Beim Ausmisten (der Zweckdichterhund bekommt seinen eigenen Schreibtisch, daher sind Umräumarbeiten unerlässlich) ist mir ein Zubehörkabel für Kopfhörer untergekommen, in der originalen Kunststoffbox. Diese trägt die Aufschrift For shipping only. Remove before use. Ach, was gäbe ich darum, den Menschen, der diesen Hinweis benötigt, eine Banane essen zu sehen! Ich stelle mir das ungefähr so vor wie Fig. B oder D in der schönen Tischmanieren-Illustration von Loriot (bitte selber googlen, hier gibt’s nur in ganz seltenen Ausnahmefällen Bilder). Hingegen will ich den Betreffenden keinesfalls beobachten müssen, wie er ein Kondom verwendet.
Zu denken gibt mir auch der nach 22 Uhr allgegenwärtige Werbespot einer Partnervermittlungsagentur der lebensbejahenden Art, die sich mit einer achtzigprozentigen „Flirt-Erfolgsrate“ nun ja, brüstet. Was genau ist ein „Flirt-Erfolg“? Etwas sagt mir, dass damit nicht ein duftender Handschuh gemeint ist, den die Angebetete vom Balkon flattern lässt, nachdem ihr Beau eine Serenade dargebracht hat.

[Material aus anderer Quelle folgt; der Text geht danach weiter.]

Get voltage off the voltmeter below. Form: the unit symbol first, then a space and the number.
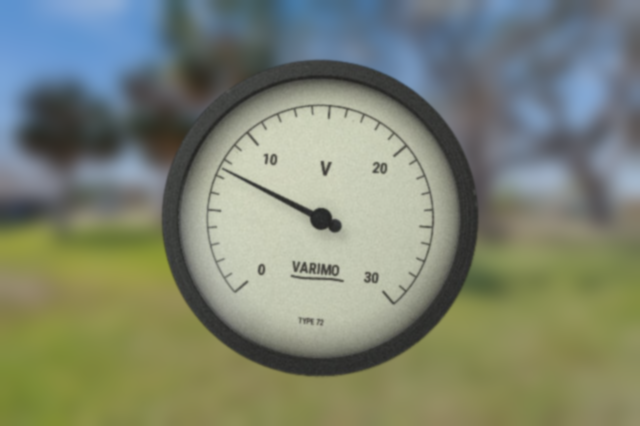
V 7.5
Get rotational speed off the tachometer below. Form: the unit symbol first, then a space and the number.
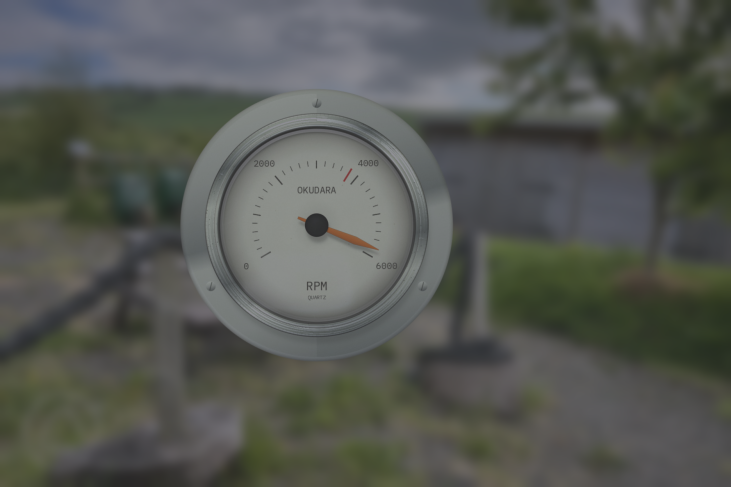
rpm 5800
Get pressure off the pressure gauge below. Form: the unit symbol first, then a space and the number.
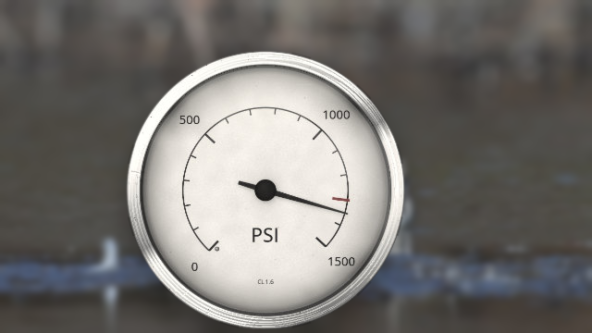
psi 1350
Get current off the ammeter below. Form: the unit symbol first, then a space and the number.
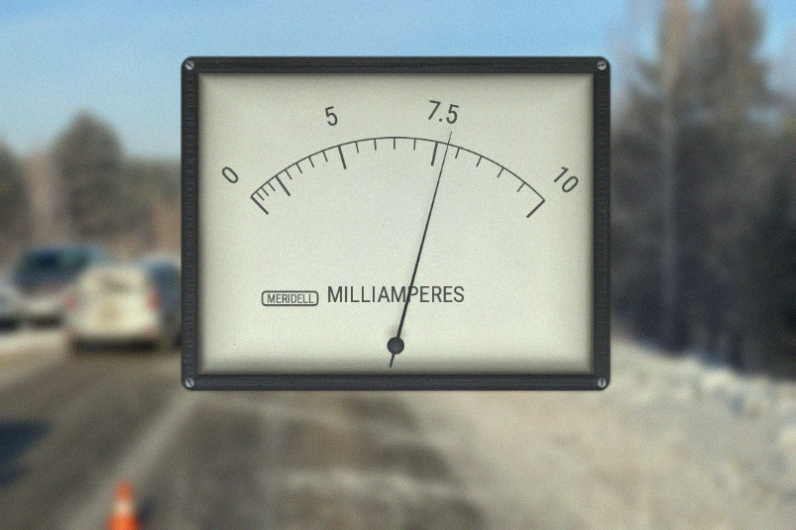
mA 7.75
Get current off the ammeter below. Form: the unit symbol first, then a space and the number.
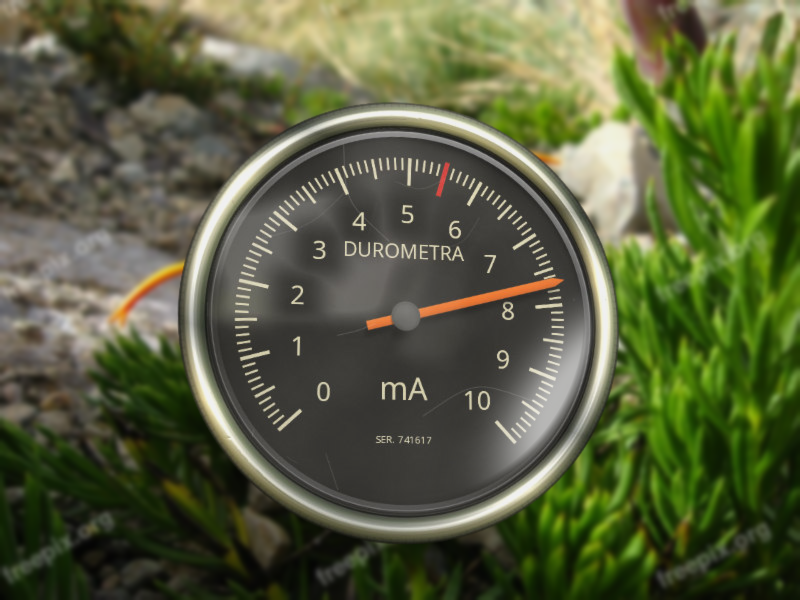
mA 7.7
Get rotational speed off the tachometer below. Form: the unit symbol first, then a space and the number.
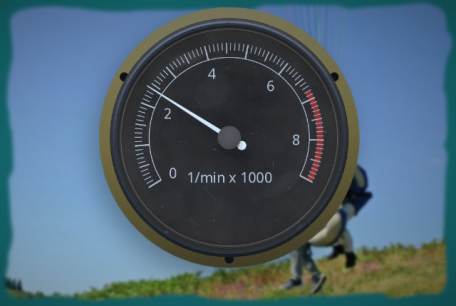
rpm 2400
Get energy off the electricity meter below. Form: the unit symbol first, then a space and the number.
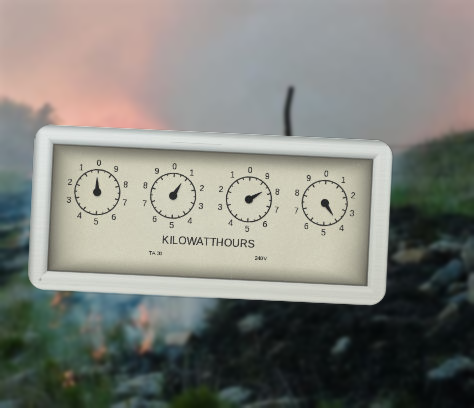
kWh 84
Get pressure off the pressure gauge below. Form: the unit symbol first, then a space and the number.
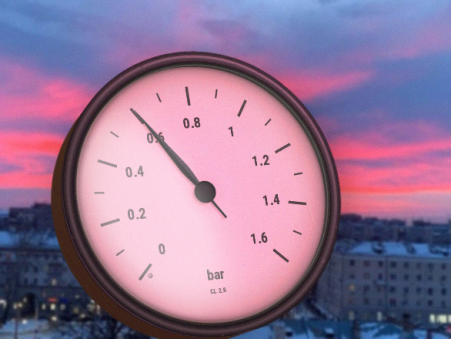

Etwas anderes sagt mir, dass die achtzig Prozent frei erfunden sind, weil niemand so bescheuert ist, Fragen eines Online-Flirtvermittlers zum Verlauf eines Abends zu zweit (oder zu mehreren) zu beantworten. Zumindest hoffe ich das, denn man hegt ja gern Hoffnung für die Menschheit. Mit dem Alter wird dieser Drang immer stärker, auch wenn die Basis der Hoffnung an Substanz einzubüßen scheint. Das liegt an Menschen wie Herrn Karl Mahringer, der, qualifiziert durch seine Erfahrungen in Export-Import-Geschäften mit Afghanistan, über dasselbe einen Länderbericht verfasst hat. Dieser dient als Grundlage für nicht wenige Abschiebungen afghanischer Asylwerber, weil Herr Mahringer geschrieben hat, dass es in Afghanistan eh nicht sooo arg ist. Nun hat ein Plagiatsjäger festgestellt, dass es um die wissenschaftliche Qualität des Berichts traurig steht. Gegen diesen Vorwurf verteidigt sich Herr Mahringer nicht etwa mit einem Nachweis des Gegenteils, dass er sehr wohl wissenschaftlich vorgegangen sei, sondern mit dem Hinweis, er habe eh geschrieben, dass er das nicht getan hat. Ich wäre gern dabei gewesen, als die Verantwortlichen im Innenministerium besprochen haben, wie sie mit diesem Hinweis umgehen sollen. Aber noch lieber würde ich das mit der Banane sehen. Schöne Woche!